**Problem details:** Using the data below, copy every line that contains the word "Page".

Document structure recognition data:
========================================================================

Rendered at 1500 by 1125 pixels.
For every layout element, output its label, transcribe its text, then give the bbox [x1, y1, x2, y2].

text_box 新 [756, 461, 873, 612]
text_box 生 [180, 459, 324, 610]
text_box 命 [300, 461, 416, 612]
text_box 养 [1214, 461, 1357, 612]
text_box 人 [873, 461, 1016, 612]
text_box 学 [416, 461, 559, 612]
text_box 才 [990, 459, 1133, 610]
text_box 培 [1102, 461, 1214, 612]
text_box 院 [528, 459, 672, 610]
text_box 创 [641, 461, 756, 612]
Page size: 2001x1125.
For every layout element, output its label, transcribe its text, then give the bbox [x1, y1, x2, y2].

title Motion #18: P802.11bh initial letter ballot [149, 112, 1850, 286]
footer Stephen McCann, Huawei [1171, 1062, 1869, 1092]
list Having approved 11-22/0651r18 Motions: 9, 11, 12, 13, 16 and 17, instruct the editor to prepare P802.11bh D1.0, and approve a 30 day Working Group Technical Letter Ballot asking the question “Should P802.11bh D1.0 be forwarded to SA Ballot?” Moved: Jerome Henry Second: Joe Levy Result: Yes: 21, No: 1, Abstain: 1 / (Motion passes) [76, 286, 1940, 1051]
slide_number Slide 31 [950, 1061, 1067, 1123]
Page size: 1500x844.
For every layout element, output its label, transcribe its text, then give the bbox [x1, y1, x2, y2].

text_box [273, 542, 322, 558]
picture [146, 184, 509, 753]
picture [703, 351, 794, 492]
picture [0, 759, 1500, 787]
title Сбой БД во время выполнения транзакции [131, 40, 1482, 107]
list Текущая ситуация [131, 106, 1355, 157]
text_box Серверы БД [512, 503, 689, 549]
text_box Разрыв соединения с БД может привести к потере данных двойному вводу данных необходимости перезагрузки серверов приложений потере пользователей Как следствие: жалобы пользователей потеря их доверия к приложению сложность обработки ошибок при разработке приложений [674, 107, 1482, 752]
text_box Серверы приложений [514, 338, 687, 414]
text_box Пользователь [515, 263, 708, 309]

========================================================================

**Written response:**
Page size: 2001x1125.
Page size: 1500x844.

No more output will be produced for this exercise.